Dans une conférence intitulée « Droit et magico-religieux aux Antilles françaises. Le quimboiseur, le gadèd zafè, le chamane… et le droit » présentée dans le cadre du colloque « Actes de la Recherche Ultra-Marine » (ARUM), le 14 et 15 novembre 2024 à Paris, au CESE, Valérie Doumeng, professeure de droit privé à l’Université des Antilles et membre du Centre de Recherche en Economie et en Droit sur le Développement Insulaire (CREDDI) analyse la relation entre le magico-religieux et l'interprétation par le droit, de cette pratique.

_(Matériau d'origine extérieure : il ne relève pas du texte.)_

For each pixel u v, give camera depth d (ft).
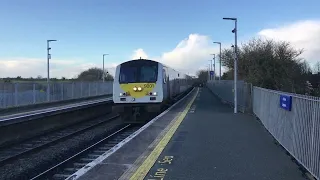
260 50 125.18
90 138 50.19
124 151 28.76
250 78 110.73
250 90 61.67
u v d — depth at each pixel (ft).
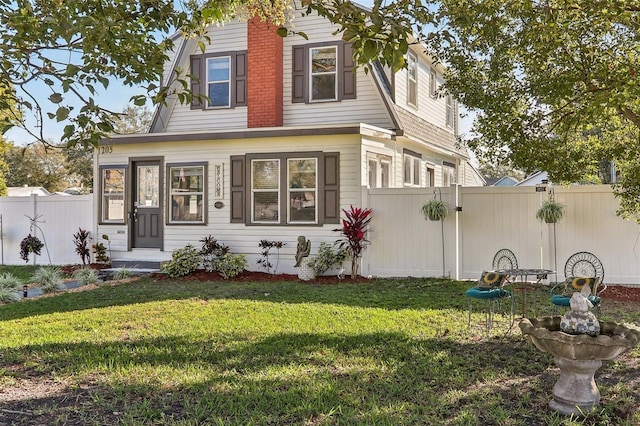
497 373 17.01
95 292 33.37
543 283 34.68
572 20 21.93
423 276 38.22
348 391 15.24
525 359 18.48
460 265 37.22
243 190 42.57
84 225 48.01
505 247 36.19
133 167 46.01
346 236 38.91
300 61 46.14
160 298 30.78
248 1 29.07
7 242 50.67
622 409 13.92
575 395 13.97
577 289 23.16
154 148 45.06
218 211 43.34
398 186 47.44
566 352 13.61
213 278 39.65
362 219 38.24
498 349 19.72
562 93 22.63
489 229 36.58
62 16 13.87
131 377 16.55
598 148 29.30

Le magico-religieux dans ses manifestations aux Antilles, fait social actuel et vivace, est confronté au droit, dans cette réflexion s’appuyant sur des études scientifiques (de sociologie, d’anthropologie, de psychologie et d’ethnopsychiatrie) et des faits divers relatés par les médias locaux. Des passages d’œuvres littéraires apportent de la poésie, du souffle et des émotions tout au long de cette exploration (Patrick Chamoiseau, Texaco ; Maryse Condé, Célanire cou-coupé ; Maryse Condé, Moi Tituba sorcière… ; Raphaël Confiant, Le meurtre du Samedi-Gloria ; Gisèle Pineau, La grande drive des esprits ; Ernest Pépin, L’homme-au-bâton ; Gisèle Pineau Mes quatre femmes ; Simone et André Schwarz-Bart, L’Ancêtre en Solitude ; Simone Schwarz-Bart, Pluie et vent sur Télumée Miracle ; Simone Schwarz-Bart, Ti Jean l’horizon ; Joseph Zobel, La rue Cases-Nègres).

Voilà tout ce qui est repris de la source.